I think it makes more sense to slice the work the other way, process each source as an independent job. The sources are themselves independent (different servers, different schemas, etc). It will make it easier to do test runs on a single source. It will make it easier to only re-run a conform if the source changed. It also presents a nice atomic unit of work to a task scheduling abstraction.
Details below.
Task
A single task processes a single user-contributed data source file. A task consists of several subtasks to perform sequentially:
- Download from source URL / ESRI store. (Optionally cache it; see below.)
- Conform the data, transforming the source to the OpenAddress CSV schema.
- Extract the data, presenting a few lines from the source for user inspection.
- Communicate task execution stats to the reporting system.
I propose each subtask be written as a Python module.
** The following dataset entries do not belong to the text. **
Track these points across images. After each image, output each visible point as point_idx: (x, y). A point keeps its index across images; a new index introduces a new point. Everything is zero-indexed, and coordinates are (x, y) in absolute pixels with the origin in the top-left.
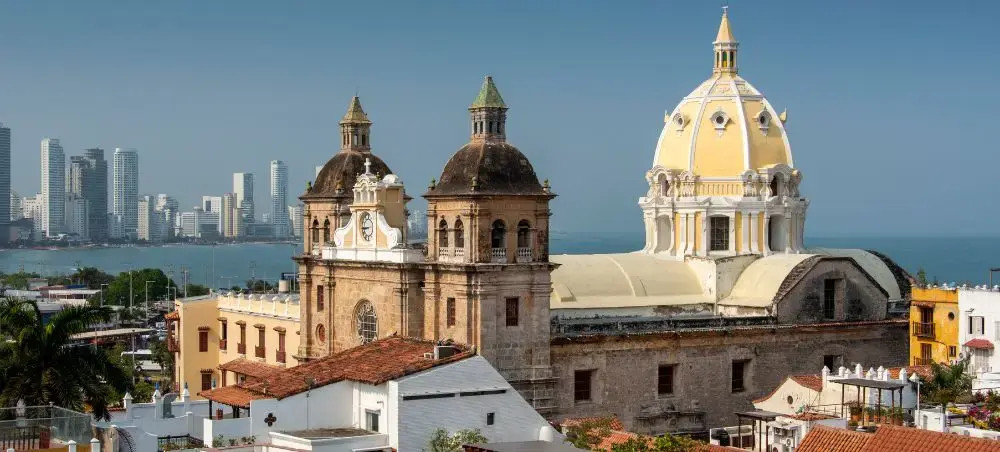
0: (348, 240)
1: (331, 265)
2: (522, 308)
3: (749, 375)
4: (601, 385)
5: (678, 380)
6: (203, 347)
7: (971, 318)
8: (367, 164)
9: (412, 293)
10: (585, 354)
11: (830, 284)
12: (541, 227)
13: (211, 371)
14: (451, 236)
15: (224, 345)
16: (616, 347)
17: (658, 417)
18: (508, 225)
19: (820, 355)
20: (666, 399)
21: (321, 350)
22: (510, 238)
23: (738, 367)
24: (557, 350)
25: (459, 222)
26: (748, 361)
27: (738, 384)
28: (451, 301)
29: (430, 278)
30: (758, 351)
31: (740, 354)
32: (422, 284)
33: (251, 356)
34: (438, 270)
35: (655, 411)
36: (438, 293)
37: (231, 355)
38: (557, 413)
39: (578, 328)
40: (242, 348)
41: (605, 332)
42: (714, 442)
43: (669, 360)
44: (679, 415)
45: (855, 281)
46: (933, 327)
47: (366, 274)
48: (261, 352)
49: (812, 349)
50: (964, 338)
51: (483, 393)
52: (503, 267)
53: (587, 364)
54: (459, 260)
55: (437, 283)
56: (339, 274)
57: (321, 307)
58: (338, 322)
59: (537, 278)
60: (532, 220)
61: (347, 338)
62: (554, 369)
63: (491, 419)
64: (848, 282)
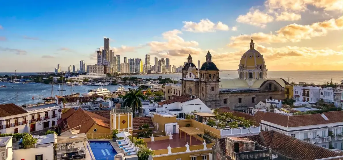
0: (188, 77)
1: (185, 80)
2: (214, 88)
3: (255, 100)
4: (228, 101)
5: (242, 100)
6: (169, 93)
7: (296, 91)
8: (190, 65)
9: (197, 86)
10: (225, 96)
11: (270, 85)
12: (217, 75)
13: (170, 96)
14: (203, 77)
15: (172, 92)
16: (231, 95)
17: (239, 107)
18: (212, 75)
19: (269, 96)
20: (240, 104)
21: (184, 94)
22: (212, 77)
23: (253, 98)
24: (221, 95)
25: (204, 75)
26: (255, 97)
27: (253, 101)
28: (203, 87)
29: (199, 83)
30: (257, 96)
31: (254, 96)
32: (198, 84)
33: (175, 94)
34: (201, 82)
35: (238, 106)
36: (201, 86)
37: (173, 94)
38: (220, 106)
39: (224, 92)
40: (174, 93)
41: (229, 92)
42: (244, 112)
43: (240, 97)
44: (242, 106)
45: (275, 84)
46: (289, 92)
47: (190, 82)
48: (177, 94)
49: (267, 95)
50: (294, 94)
51: (199, 104)
52: (211, 82)
53: (226, 98)
54: (204, 81)
55: (201, 84)
56: (187, 82)
57: (184, 88)
58: (186, 90)
59: (217, 83)
60: (216, 74)
61: (188, 92)
62: (220, 98)
63: (200, 109)
64: (274, 84)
Subtasks should also be able to run standalone on a local machine for development. Each subtask should have tests from a synthetic data source.
Source caching
The current Node code downloads data from the official source and caches it to S3, and is intelligent about only downloading if the data changed. Mike indicated that S3 dependence makes development challenging. But it's also useful in the (frequent) case the source goes down; see issue #9. I propose retaining an S3 cache in the system, but make the subtask functions able to work from S3 or local files.
Task Scheduling
The simplest scheduler is none at all, just run a Python loop over all sources with some sort of basic threading or multiprocessing. That will be functionally equivalent to where we are today, a single monolithic Python process.
We can then migrate to a task queue written to a persistent store. A job wakes up every minute to check if any sources have changed and if so, posts a processing tasks to the queue. Another job wakes up every minute to run tasks on the queue. Is there some AWS-friendly task abstraction we can reuse rather than writing our own?
Reporting
Reporting re-centralizes all the tasks when they are complete. The current system is a batch job sort of report, "I ran all the sources and the result on Dec 13 is X." I think it'd be better to move to a rolling report where each task updates its own little task stats record, then the reporter just has to group all task statuses together and publish an HTML report of the latest status of everything. But that is a product change.
Migration Plan
I'd start with a simple Python loop scheduler. This means rewriting process.py:process()
to loop over sources. Most of jobs.py
would be removed. I think even at this first stage we need some parallelism; perhaps process.py can simply fork a subprocess for each task? The current code for tasks and subtasks mostly exists, just needs to be refactored a bit. (conform.py
is not yet complete.) The task status reporting requires some thinking.
Once that redesign is working as well as the current setup we can then move on to some more ambitious job scheduling system. I think that choice should be driven by what works best with AWS.
I also think it'd be worth re-examining the logic around caching data in S3 to make sure it's doing the right thing.
It's hubris of me to propose a redesign; I wrote this up after some conversations with Mike about the direction he was moving in.